Records supplied:
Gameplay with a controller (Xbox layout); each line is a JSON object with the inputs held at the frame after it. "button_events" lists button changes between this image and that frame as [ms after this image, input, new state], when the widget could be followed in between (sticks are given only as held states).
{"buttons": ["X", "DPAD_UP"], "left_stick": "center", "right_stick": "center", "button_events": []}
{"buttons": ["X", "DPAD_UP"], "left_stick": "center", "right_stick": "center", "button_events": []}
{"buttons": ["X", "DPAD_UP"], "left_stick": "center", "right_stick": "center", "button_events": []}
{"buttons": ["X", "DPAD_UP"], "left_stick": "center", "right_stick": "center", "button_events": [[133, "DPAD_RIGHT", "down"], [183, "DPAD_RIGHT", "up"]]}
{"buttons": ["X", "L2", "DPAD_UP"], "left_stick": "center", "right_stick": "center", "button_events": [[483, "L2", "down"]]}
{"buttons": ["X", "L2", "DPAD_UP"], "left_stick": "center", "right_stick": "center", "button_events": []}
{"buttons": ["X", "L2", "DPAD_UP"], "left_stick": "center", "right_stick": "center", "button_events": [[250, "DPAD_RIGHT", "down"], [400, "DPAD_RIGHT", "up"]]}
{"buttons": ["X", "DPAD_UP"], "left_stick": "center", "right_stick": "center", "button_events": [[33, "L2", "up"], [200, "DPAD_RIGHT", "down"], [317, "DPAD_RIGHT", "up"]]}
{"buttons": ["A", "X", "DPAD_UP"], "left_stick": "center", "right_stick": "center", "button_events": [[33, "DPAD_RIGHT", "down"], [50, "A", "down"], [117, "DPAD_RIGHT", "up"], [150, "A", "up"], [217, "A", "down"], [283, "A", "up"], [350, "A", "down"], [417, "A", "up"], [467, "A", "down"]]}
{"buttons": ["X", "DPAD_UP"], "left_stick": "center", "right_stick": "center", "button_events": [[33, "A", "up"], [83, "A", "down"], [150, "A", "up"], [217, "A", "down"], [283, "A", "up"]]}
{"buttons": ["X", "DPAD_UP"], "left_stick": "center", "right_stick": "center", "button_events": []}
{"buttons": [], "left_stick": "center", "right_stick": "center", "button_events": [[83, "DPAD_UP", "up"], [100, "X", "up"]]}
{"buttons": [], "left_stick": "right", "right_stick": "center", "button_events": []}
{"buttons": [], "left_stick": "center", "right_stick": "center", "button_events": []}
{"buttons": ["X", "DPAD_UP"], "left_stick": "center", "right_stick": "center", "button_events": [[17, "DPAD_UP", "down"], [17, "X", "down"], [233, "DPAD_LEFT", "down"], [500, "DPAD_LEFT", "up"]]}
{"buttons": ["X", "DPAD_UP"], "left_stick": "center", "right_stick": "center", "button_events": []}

Assignment: In the data above, which lines include "down"? Return those lines.

Result for this task:
{"buttons": ["X", "DPAD_UP"], "left_stick": "center", "right_stick": "center", "button_events": [[133, "DPAD_RIGHT", "down"], [183, "DPAD_RIGHT", "up"]]}
{"buttons": ["X", "L2", "DPAD_UP"], "left_stick": "center", "right_stick": "center", "button_events": [[483, "L2", "down"]]}
{"buttons": ["X", "L2", "DPAD_UP"], "left_stick": "center", "right_stick": "center", "button_events": [[250, "DPAD_RIGHT", "down"], [400, "DPAD_RIGHT", "up"]]}
{"buttons": ["X", "DPAD_UP"], "left_stick": "center", "right_stick": "center", "button_events": [[33, "L2", "up"], [200, "DPAD_RIGHT", "down"], [317, "DPAD_RIGHT", "up"]]}
{"buttons": ["A", "X", "DPAD_UP"], "left_stick": "center", "right_stick": "center", "button_events": [[33, "DPAD_RIGHT", "down"], [50, "A", "down"], [117, "DPAD_RIGHT", "up"], [150, "A", "up"], [217, "A", "down"], [283, "A", "up"], [350, "A", "down"], [417, "A", "up"], [467, "A", "down"]]}
{"buttons": ["X", "DPAD_UP"], "left_stick": "center", "right_stick": "center", "button_events": [[33, "A", "up"], [83, "A", "down"], [150, "A", "up"], [217, "A", "down"], [283, "A", "up"]]}
{"buttons": ["X", "DPAD_UP"], "left_stick": "center", "right_stick": "center", "button_events": [[17, "DPAD_UP", "down"], [17, "X", "down"], [233, "DPAD_LEFT", "down"], [500, "DPAD_LEFT", "up"]]}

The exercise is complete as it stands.